In this book, José Luis Busaniche, a fecund Argentine historian of the 1920s and 1930s, offers a collection of his earlier articles and essays concerning Estanislao López. The pieces were assembled frankly to vindicate the santafecino, who, according to the author, has historiographically suffered from the dichotomy posited in Sarmiento’s “civilización y barbarie.”
Busaniche argues that the dichotomy is false, for it equates Civilization with Buenos Aires and Barbarism with the interior. According to the author, López and other provincial caudillos arose in a power vacuum created by the ouster of Spain and the clumsiness of Buenos Aires in trying to replace the metropolis as the dominant political force in the region. Far from being reversions to barbarism, the caudillos were instead responses on the part of the Argentine people to porteño heavyhandedness, which may be best seen in their attempt to reestablish a monarchy in the Plata region. The caudillos, then, were a democratic, American alternative to the oligarchic, European response of Buenos Aires to independence.

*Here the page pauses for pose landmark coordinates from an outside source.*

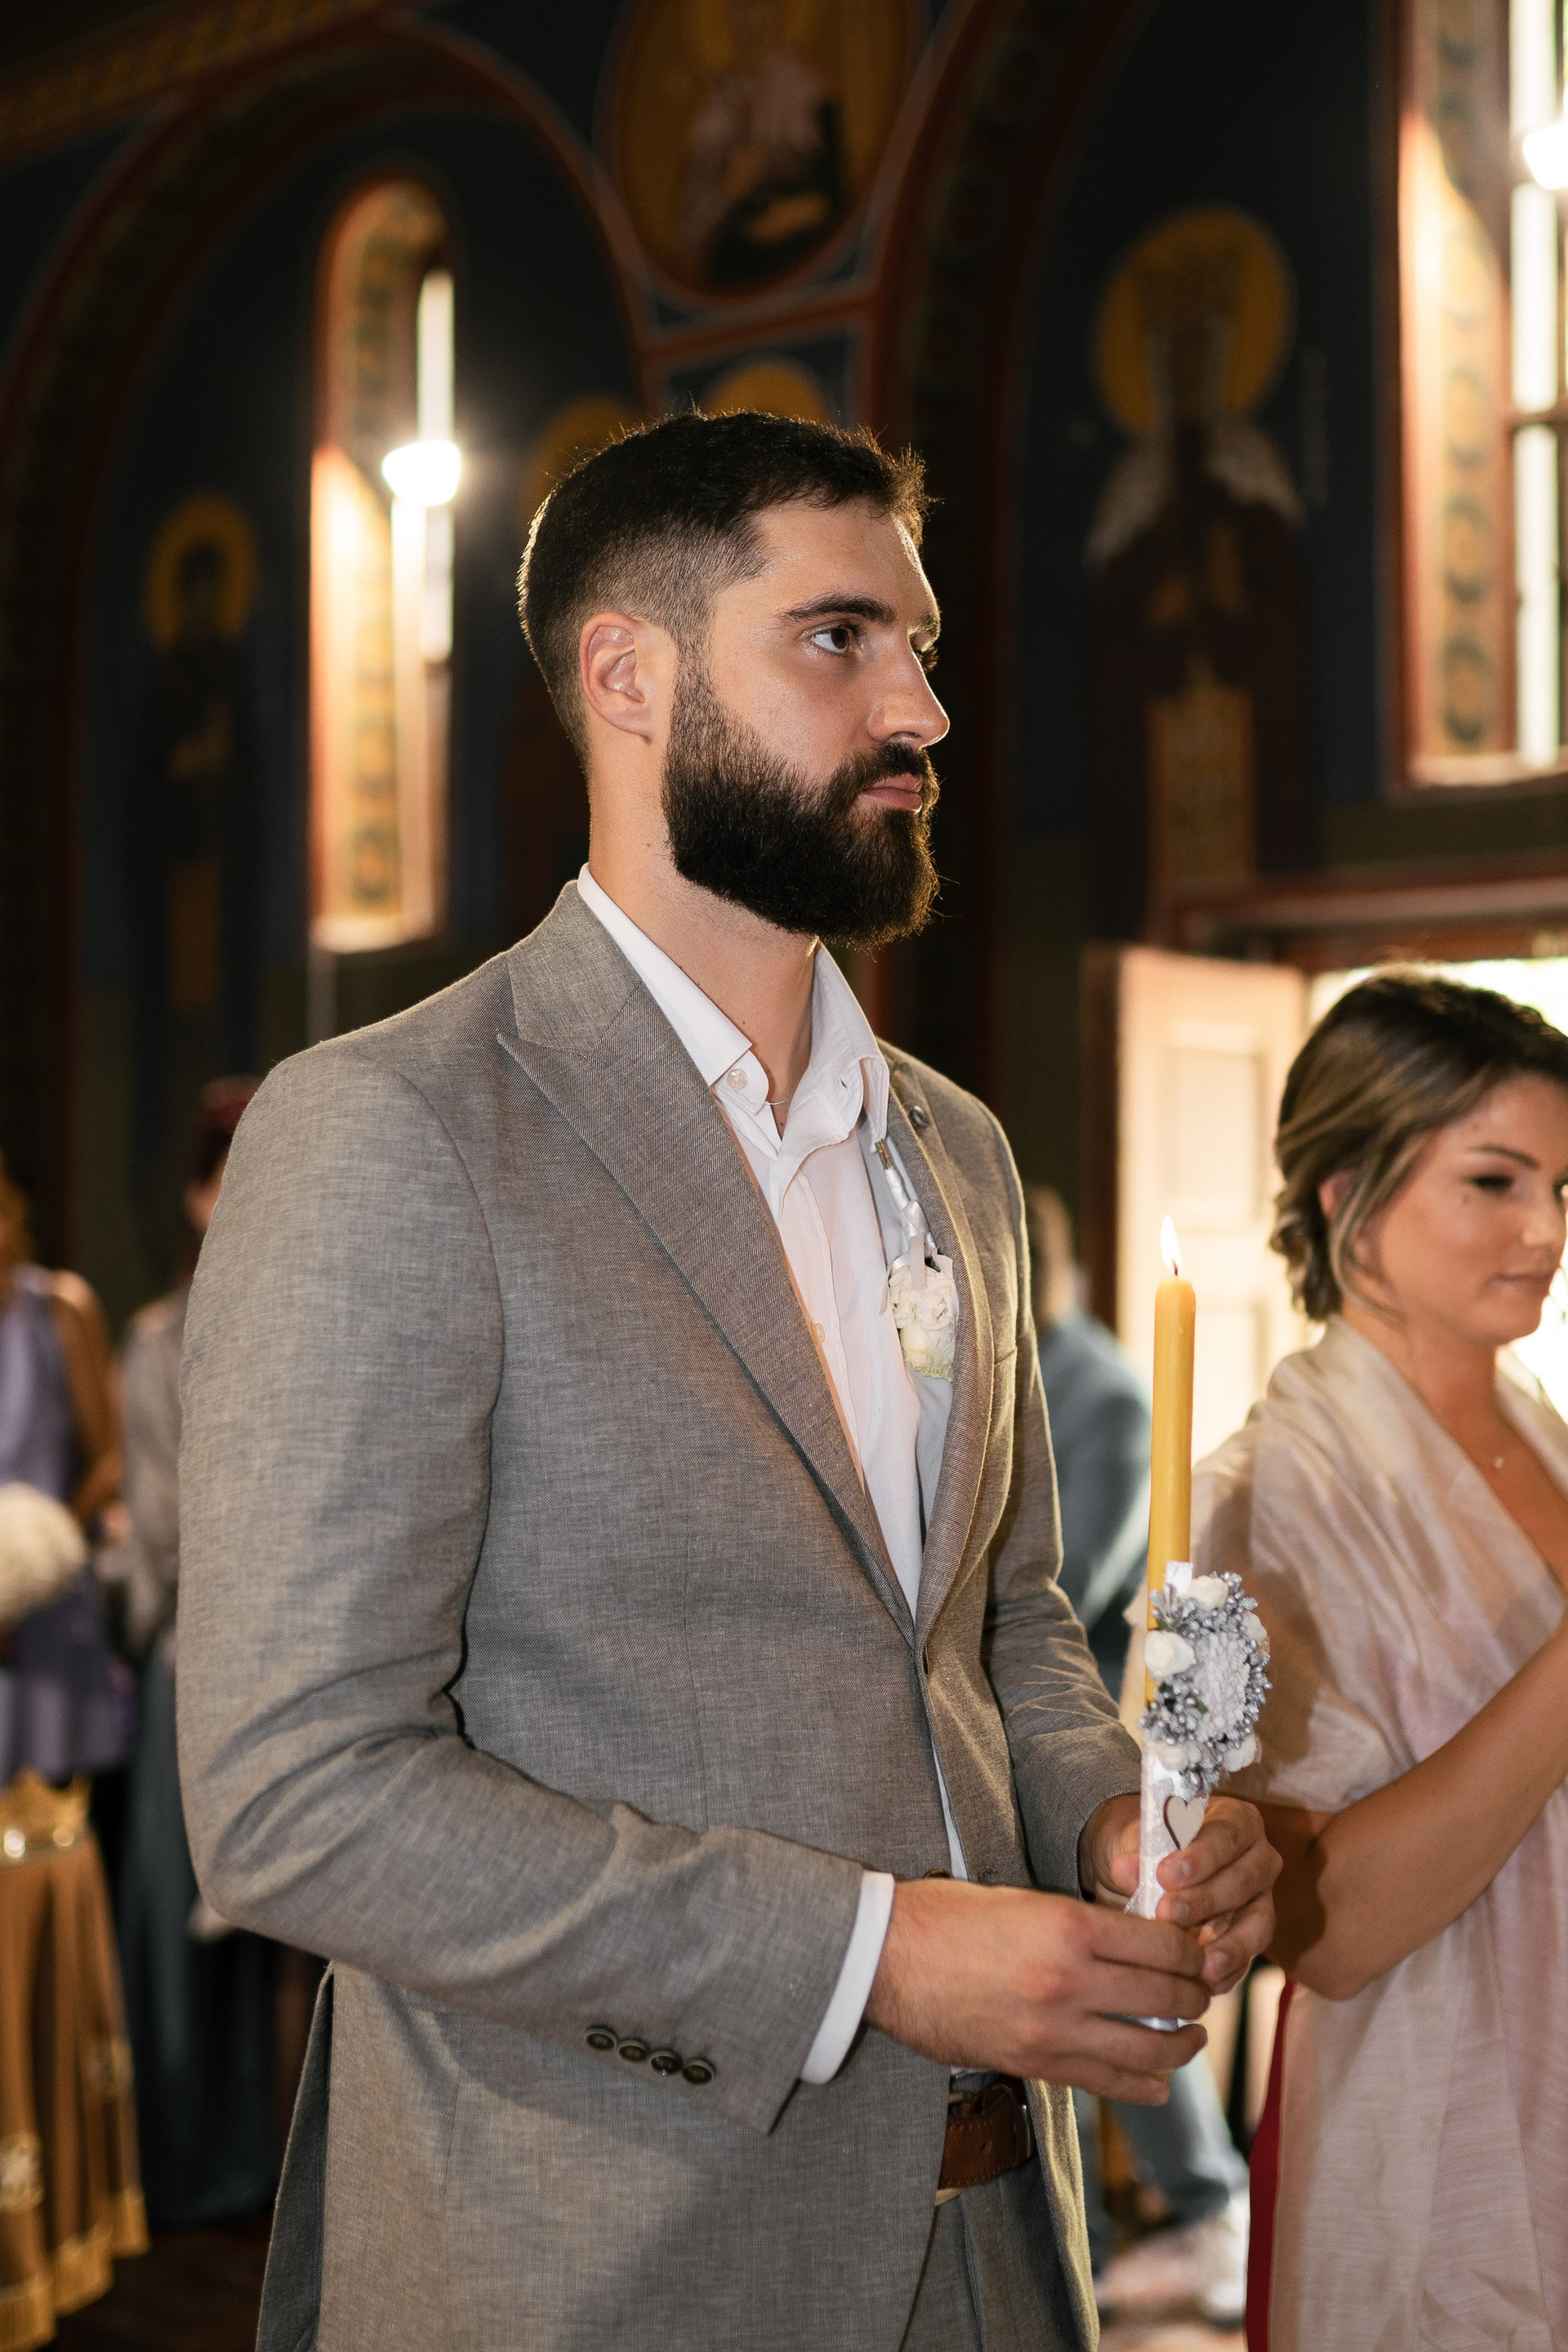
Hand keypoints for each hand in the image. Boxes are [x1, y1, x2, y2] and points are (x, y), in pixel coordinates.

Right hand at [864, 1876, 1209, 2103]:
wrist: (885, 1958)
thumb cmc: (946, 1916)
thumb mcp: (1022, 1898)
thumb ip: (1079, 1921)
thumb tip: (1133, 1940)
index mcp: (1068, 1924)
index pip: (1164, 1945)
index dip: (1192, 1951)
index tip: (1197, 1952)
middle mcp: (1070, 1979)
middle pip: (1166, 1997)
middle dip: (1196, 1998)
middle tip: (1202, 1995)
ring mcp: (1053, 2029)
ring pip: (1146, 2050)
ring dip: (1180, 2047)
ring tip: (1191, 2040)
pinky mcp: (1033, 2063)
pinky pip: (1104, 2083)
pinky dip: (1141, 2088)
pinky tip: (1158, 2087)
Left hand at [1080, 1792, 1279, 1995]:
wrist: (1143, 1874)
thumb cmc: (1145, 1846)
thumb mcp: (1134, 1839)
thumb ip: (1135, 1851)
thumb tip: (1125, 1868)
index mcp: (1236, 1821)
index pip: (1226, 1835)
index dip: (1200, 1856)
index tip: (1166, 1874)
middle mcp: (1258, 1860)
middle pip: (1243, 1881)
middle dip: (1206, 1900)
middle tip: (1168, 1913)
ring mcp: (1260, 1901)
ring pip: (1256, 1924)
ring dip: (1228, 1945)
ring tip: (1200, 1964)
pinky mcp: (1252, 1939)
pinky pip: (1248, 1960)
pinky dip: (1228, 1973)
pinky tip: (1205, 1983)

López (1786-1838), Governor of Santa Fe from 1818 to 1838, was hardly the garden variety Argentine caudillo. In his years as governor, he was all-conquering general, spokesman for federalism against the pretensions of Buenos Aires, peacemaker, giver of organic law and generally, “paladin of the republican cause.”

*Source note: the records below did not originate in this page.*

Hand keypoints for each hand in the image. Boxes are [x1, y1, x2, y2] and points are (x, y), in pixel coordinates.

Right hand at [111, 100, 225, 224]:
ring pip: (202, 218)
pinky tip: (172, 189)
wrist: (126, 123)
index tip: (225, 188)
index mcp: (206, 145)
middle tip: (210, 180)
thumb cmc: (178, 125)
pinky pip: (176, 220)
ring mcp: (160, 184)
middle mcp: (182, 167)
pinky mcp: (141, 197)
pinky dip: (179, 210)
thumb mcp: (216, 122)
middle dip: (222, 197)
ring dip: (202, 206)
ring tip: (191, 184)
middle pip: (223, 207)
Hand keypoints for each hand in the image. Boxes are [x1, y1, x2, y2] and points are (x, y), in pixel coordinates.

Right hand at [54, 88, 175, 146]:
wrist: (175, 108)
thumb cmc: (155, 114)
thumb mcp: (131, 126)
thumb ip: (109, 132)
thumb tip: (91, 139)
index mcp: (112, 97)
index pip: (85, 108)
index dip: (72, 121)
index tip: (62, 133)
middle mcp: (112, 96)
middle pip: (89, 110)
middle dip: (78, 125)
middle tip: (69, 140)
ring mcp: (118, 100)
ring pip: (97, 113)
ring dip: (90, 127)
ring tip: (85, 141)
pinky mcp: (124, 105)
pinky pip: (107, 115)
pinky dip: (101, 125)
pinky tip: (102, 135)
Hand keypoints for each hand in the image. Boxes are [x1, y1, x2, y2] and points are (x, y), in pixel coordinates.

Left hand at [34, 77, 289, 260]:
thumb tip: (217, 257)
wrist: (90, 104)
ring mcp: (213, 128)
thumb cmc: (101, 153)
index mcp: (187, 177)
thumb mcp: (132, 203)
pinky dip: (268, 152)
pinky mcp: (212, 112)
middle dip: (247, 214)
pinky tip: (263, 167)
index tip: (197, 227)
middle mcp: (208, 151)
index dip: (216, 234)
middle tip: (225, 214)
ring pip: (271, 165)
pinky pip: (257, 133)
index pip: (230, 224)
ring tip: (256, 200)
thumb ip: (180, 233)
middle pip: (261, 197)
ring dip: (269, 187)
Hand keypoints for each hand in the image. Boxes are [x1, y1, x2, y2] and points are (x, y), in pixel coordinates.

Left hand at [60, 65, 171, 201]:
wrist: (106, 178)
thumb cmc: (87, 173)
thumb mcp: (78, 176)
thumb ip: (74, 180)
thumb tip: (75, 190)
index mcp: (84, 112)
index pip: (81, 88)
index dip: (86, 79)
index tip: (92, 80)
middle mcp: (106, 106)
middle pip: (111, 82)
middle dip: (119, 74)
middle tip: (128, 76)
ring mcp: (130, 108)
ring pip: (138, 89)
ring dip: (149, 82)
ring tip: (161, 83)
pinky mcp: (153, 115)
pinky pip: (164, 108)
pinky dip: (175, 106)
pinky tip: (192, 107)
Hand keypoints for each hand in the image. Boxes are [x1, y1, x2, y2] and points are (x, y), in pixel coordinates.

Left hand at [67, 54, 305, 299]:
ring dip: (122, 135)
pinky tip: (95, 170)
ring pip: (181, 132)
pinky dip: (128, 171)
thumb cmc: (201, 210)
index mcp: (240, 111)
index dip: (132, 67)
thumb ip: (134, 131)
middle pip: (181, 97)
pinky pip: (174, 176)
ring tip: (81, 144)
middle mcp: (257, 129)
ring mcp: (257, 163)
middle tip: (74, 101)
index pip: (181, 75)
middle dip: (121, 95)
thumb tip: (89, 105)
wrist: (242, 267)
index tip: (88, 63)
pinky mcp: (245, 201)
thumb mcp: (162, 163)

Busaniche illustrates his thesis well by delineating the life and struggles of his subject. Expanding on the famous “Instructions” of Artigas for the Congress of 1813, López, no crude montanem, enshrined his federalist, American credo in the first Argentine provincial constitution, promulgated in Santa Fe in 1819. In the ensuing civil wars, he led the provincial forces several times against those of Buenos Aires with success. In so doing, he effectively doomed the monarchist pretensions of the porteño leaders.
Perhaps the major contribution of López to the constitutional and political history of his nation, the culmination of his years of struggle, was the Federal Treaty of January 4,1831, which he engineered. Signed by representatives of the Litoral provinces in Santa Fe, the treaty was to become the precursor and legal base for the Argentine Constitution of 1853.
While one is impressed by López as less a caudillo than a leader of a popular movement, it is legitimate to question how well the provincial caudillo as a type measures up to Busaniche’s self-effacing image.
Generally, the essays are well-chosen and are linked together into a coherent whole. Busaniche’s writing style is clear and easy, but emphatic and prone to the polemical. Despite the documents in the appendix, the work is not generally well-documented. Many crucial citations are vague and incomplete. The best essay is the second, “Aspectos de la historia argentina, 1810-1820,” a short overview of López’ rise to prominence.